Im going to call JHM now hopefully they answer

Thanks J-bones!

On hold…5min now…zzzzzzzzzzzzzz

Another thing that concerned me that held a good amount of reason is that JHM parts are all in house and depending on what tech is making them leads to the quality.

I experienced this first hand when I received front and rear light weight rotors from them a while ago. They came all PITTED with small HOLES straight through them. JHM asked for pictures and replaced them without any issues

But I need my car, every day on this loaner adds up, and I can’t wait for parts to keep being shipped back and fourth in case they are not of the highest standard!

It amazes me how many shops mess up the install. They need to actually read the instructions. Below is what is on the JHM website.

The part about the Locktite is bolded. But in general the bolts that hold the pressure plate to the flywheel need Red Locktite and it is also a good idea to clean them with brake clean and a rag before applying the Red Locktite.

I do not see Locktite included in the kit but any decent shop should have it. For example, I use so much Blue and Red Locktite on cars here that the local parts place guys had to get me a better price because I am usually buying such large quantities of the stuff.

[quote=“JHM’s website”]INSTALLATION INSTRUCTIONS AND TORQUE NOTES: These are NOTES ONLY are not a substitute for factory installation manuals or technical expertise. They are to be used a supplemental guideline only.
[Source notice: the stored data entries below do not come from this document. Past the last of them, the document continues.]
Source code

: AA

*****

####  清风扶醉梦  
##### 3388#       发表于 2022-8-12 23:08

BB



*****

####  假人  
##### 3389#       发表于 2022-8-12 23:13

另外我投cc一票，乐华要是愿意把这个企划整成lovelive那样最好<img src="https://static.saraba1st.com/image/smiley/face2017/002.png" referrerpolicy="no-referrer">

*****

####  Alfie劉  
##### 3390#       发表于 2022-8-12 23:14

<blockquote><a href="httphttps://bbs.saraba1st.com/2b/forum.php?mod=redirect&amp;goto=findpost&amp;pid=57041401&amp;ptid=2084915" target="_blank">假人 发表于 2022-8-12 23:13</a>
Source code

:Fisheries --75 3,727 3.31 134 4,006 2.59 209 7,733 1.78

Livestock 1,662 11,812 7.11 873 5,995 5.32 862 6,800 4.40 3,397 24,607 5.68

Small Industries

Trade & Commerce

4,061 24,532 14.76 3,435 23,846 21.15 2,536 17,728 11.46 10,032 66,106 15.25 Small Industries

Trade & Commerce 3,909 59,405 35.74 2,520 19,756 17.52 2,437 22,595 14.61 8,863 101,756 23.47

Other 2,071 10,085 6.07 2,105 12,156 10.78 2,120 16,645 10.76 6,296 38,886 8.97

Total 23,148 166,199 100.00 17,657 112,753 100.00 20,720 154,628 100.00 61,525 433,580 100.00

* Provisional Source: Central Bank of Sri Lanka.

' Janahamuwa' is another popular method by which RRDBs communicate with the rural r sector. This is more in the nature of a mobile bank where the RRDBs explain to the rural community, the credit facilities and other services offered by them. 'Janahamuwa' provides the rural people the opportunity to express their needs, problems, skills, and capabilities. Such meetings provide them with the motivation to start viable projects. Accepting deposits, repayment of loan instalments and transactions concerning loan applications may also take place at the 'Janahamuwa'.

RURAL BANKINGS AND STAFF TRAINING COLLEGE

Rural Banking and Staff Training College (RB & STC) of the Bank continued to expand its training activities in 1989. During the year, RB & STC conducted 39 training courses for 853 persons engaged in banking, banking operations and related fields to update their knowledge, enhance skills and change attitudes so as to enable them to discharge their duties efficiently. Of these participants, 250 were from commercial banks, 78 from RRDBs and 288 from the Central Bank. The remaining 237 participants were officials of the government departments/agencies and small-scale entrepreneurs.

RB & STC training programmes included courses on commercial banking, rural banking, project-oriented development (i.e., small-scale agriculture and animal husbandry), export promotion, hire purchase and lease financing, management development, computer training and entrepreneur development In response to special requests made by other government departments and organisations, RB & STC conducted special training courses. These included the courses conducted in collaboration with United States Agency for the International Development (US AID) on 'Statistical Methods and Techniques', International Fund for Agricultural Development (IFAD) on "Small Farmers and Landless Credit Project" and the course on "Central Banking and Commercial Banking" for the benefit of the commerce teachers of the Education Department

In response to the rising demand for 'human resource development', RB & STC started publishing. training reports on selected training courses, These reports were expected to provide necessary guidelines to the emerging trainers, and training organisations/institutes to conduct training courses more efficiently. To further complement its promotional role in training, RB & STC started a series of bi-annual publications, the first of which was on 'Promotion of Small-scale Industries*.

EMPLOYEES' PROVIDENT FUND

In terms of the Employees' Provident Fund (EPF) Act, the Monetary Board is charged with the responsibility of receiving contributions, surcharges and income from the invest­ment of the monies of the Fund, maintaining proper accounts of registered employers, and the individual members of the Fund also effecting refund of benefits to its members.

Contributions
We always recommend that an experienced technician perform ALL clutch and flywheel installations. For shops or individuals who have access to factory manuals but not factory tools, here are some tips and guidelines we have used to complete this job without the factory tools:

  • The JHM Lightweight Flywheel installs in the same manner as the OEM Flywheel. Follow the OEM installation and torque procedures.
  • Aligning the clutch disc, pressure plate, flywheel assembly: Install the throwout bearing/sleeve onto the transmission. For alignment of the clutch disc it is easiest to put the flywheel face-up, place and align the disc splines on center with the center bearing in the flywheel, put the pressure plate on top, visually check that the disc is still on center, and begin to tighten and torque the pressure plate. The pressure plate bolts need to be secured with red, high-strength Loctite. Make sure the pressure plate bolts are tightened in a star pattern at multiple torque intervals. This is to make sure that the pressure plate diaphragm or fingers are not distorted upon installation. Once the pressure plate is fully torqued to the flywheel with red Loctite to factory specifications (18 ft-lbs, in intervals), the clutch, pressure plate, and flywheel combination can now be slid onto the transmission as you would a torque converter on an Automatic Transmission. If the assembly will not slip on the transmission, this is most likely due to the fact that the disc is not on center. Remove the pressure plate and attempt to re-align the disc. **NOTE: We’ve successfully aligned the assembly by following the above procedure. It is not that difficult to “eyeball” the alignment.
  • Once the clutch and flywheel combo are installed in the transmission, the half-shaft can be re-installed (this prevents the clutch and flywheel from falling out of the transmission while attempting re-installation). Install and bolt the transmission to the engine. Install the JHM supplied bolts for attaching the flywheel to the flexplate. Torque the flyweel to flexplate bolts to factory specifications. This is done in a similar fashion to torquing down a torque converter to a flexplate on an Automatic Transmission.
    [/quote]
    I personally think that what the shop owner told you about the lightweight flywheel is a crock of shit. If anything that APR 1320 supercharger that you have puts a much bigger strain on the rest of the drivetrain. Did he ever think that maybe the supercharger plus you actually enjoying the car was what wore out the clutch in the first place?